## OBJECTIF
Reprenez la critique de l'Episode VII de « Star Wars » et poursuivez-la à partir de sa dernière phrase.

Rey, jeune pilleuse d’épaves de vaisseaux sur la planète Jakku se retrouve confrontée à un petit robot du nom de BB-8. Celui-ci semble avoir perdu son maître et Rey décide donc de partir à sa recherche, aidée par Finn, un stormtrooper dissident. Ensemble, ils vont être confrontés au terrible Premier Ordre gouverné par Snoke et son disciple Kylo Ren.
On le voit donc bien ici, les symboles récurrents recensés par Joseph Campbell sont à nouveau présents. L’appel de l’aventure (symbolisé par BB-8), la jeune aventurière en devenir, etc. Difficile d’en dire plus sans dévoiler les rebondissements du film (ce que nous a formellement interdit la production en nous faisant signer un engagement écrit), mais il est intéressant de noter qu’il s’agit encore ici d’une affaire de famille. Que ce soit Anakin Skywalker dans la prélogie, Luke et Leia dans la trilogie ou les personnages de cet épisode VII, tout est relatif à la famille Skywalker. Un transfert de gènes, un transfert générationnel dans la fiction comme dans la réalité, que ce soit de nos parents qui auront connu « Star Wars » dans les années 70 (et dans les années 2000 pour les plus jeunes) à nous et aux plus jeunes aujourd’hui. Encore une fois, « Star Wars » se place comme témoin de notre temps et cet Episode VII ne déroge pas à la règle, dans les thèmes abordés ou le ton général du film, assurément sombre.
Même si la structure globale du récit se calque un peu sur celle de l’Episode IV, Abrams et ses scénaristes ont l’intelligence d’en détourner les principaux axes et de ne jamais sombrer dans le vulgaire fan service (principal défaut d’un « Jurassic World » par exemple). Ils prennent même quelques risques, cherchant à reproduire un trauma émotionnel aussi dense que dans les précédentes trilogies. Le fait de proposer le rôle principal à une femme change toute la dynamique du long-métrage. Rey est assurément la grande force du film et Daisy Ridley est extraordinaire, faisant varier son jeu avec délicatesse tout au long de l’histoire. Sur ce point-là, Abrams prouve qu’il est un excellent directeur d’acteurs, à l’inverse de George Lucas qui avouait lui-même détester ça. Chaque comédien est d’une justesse totale. On pourra regretter que le film aille parfois un peu vite et on est très loin de la lenteur hypnotisante de l’Episode IV, ce qui entraîne quelques légers raccourcis scénaristiques et surtout des personnages sacrifiés par la densité émotionnelle et thématique de l’ensemble. Mais n’oublions pas que JJ Abrams dessine ici les contours d’une trilogie en devenir, et que ces personnages auront probablement tout le loisir de gagner en consistance par la suite.

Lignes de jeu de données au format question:
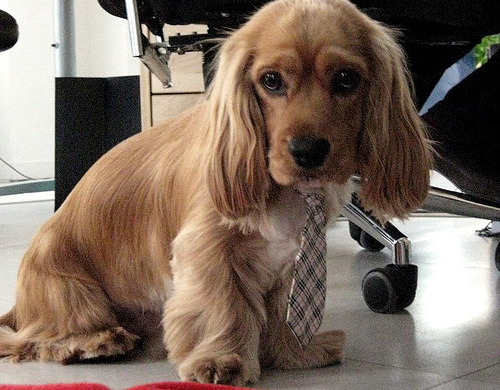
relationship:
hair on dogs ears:
[211, 53, 265, 216] [158, 5, 427, 232]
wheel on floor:
[361, 265, 418, 312] [0, 189, 498, 387]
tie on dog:
[281, 182, 329, 351] [0, 1, 439, 388]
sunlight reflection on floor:
[402, 212, 497, 337] [0, 189, 498, 387]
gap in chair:
[424, 29, 498, 110] [99, 1, 499, 309]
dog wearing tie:
[0, 1, 439, 388] [284, 184, 331, 351]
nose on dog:
[287, 135, 335, 169] [0, 1, 439, 388]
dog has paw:
[0, 1, 439, 388] [162, 354, 272, 388]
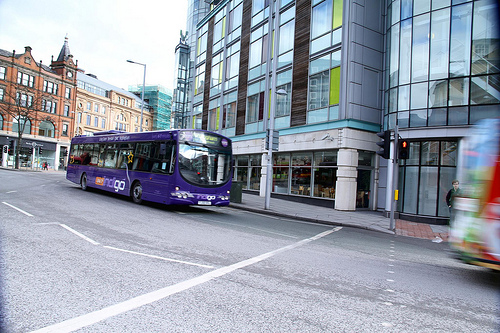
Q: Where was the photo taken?
A: It was taken at the road.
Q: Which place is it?
A: It is a road.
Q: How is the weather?
A: It is cloudy.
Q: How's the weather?
A: It is cloudy.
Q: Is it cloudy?
A: Yes, it is cloudy.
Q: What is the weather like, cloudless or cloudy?
A: It is cloudy.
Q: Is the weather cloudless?
A: No, it is cloudy.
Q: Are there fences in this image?
A: No, there are no fences.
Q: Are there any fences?
A: No, there are no fences.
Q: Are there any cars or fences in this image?
A: No, there are no fences or cars.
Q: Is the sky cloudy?
A: Yes, the sky is cloudy.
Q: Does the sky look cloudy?
A: Yes, the sky is cloudy.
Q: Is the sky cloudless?
A: No, the sky is cloudy.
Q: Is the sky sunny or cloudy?
A: The sky is cloudy.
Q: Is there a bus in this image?
A: Yes, there is a bus.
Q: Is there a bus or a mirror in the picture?
A: Yes, there is a bus.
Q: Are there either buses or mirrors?
A: Yes, there is a bus.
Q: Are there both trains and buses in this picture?
A: No, there is a bus but no trains.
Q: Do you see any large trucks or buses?
A: Yes, there is a large bus.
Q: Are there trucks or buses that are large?
A: Yes, the bus is large.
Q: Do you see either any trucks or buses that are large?
A: Yes, the bus is large.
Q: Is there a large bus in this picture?
A: Yes, there is a large bus.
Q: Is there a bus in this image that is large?
A: Yes, there is a bus that is large.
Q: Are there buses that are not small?
A: Yes, there is a large bus.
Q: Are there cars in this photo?
A: No, there are no cars.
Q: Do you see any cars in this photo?
A: No, there are no cars.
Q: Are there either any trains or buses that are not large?
A: No, there is a bus but it is large.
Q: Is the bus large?
A: Yes, the bus is large.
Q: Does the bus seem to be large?
A: Yes, the bus is large.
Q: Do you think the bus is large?
A: Yes, the bus is large.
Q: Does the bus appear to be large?
A: Yes, the bus is large.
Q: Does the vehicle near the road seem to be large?
A: Yes, the bus is large.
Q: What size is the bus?
A: The bus is large.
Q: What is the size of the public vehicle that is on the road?
A: The bus is large.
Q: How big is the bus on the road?
A: The bus is large.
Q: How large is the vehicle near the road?
A: The bus is large.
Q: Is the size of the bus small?
A: No, the bus is large.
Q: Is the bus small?
A: No, the bus is large.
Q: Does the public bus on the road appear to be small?
A: No, the bus is large.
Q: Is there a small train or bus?
A: No, there is a bus but it is large.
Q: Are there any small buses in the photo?
A: No, there is a bus but it is large.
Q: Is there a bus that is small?
A: No, there is a bus but it is large.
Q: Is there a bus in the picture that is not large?
A: No, there is a bus but it is large.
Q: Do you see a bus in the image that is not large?
A: No, there is a bus but it is large.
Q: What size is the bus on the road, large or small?
A: The bus is large.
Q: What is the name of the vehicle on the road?
A: The vehicle is a bus.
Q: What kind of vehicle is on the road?
A: The vehicle is a bus.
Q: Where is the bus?
A: The bus is on the road.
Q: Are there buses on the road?
A: Yes, there is a bus on the road.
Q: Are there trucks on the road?
A: No, there is a bus on the road.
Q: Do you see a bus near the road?
A: Yes, there is a bus near the road.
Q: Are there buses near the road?
A: Yes, there is a bus near the road.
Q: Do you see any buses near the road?
A: Yes, there is a bus near the road.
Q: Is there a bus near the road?
A: Yes, there is a bus near the road.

## RÉPONSE AU PROBLÈME
Impossible de ne pas mentionner le seul acteur récurrent de toutes les trilogies « Star Wars », à savoir le compositeur John Williams. Contre toute attente, les musiques semblent moins inoubliables que celles des six autres films. A 83 ans, il fait malgré tout preuve d’une vitalité hors du commun, livrant quelques thèmes efficaces et d’autres plus paresseux, parfois sacrifiés par un étalonnage sonore favorisant les basses, les bruits sourds et les sons particuliers. A ce titre, le son produit par les sabres laser donne des frissons et la « voix » de BB-8 est absolument parfaite. Pourtant, certaines mélodies se démarquent, particulièrement lors d’un dernier plan extrêmement iconique, peut-être le plus beau des sept films. Il est vivement conseillé de rester jusqu’à la fin du générique pour apprécier les précieuses notes du maître qui reste malgré tout encore et toujours un des plus grands compositeurs de notre temps.
« J’ai voulu faire de La Guerre des étoiles un conte de fées moderne, un mythe, parce que toute la jeune génération actuelle en est privée. Les jeunes aujourd’hui ne disposent d’aucun imaginaire. Les seuls héros qu’on leur propose sont l’inspecteur Harry ou Kojak. Tous les films qu’ils voient mettent l’accent sur des catastrophes, sur l’angoisse et la violence. Depuis que le western s’est éteint, ils n’ont à leur disposition aucun espace mythologique. Si j’ai fait « La Guerre des étoiles », c’est pour leur offrir un champ exotique où leur imagination puisse se déployer. » (Dossier de presse du film La Guerre des étoiles, 1977). Aujourd’hui comme hier, et même s’il se référait à la jeunesse américaine de l’époque, cette citation de George Lucas est tout à fait d’actualité. A une époque où la surinformation donne accès à tout à tout le monde et à tout moment, l’Episode VII fait figure de bouffée d’air frais et JJ Abrams entretient avec justesse cet univers de tous les possibles.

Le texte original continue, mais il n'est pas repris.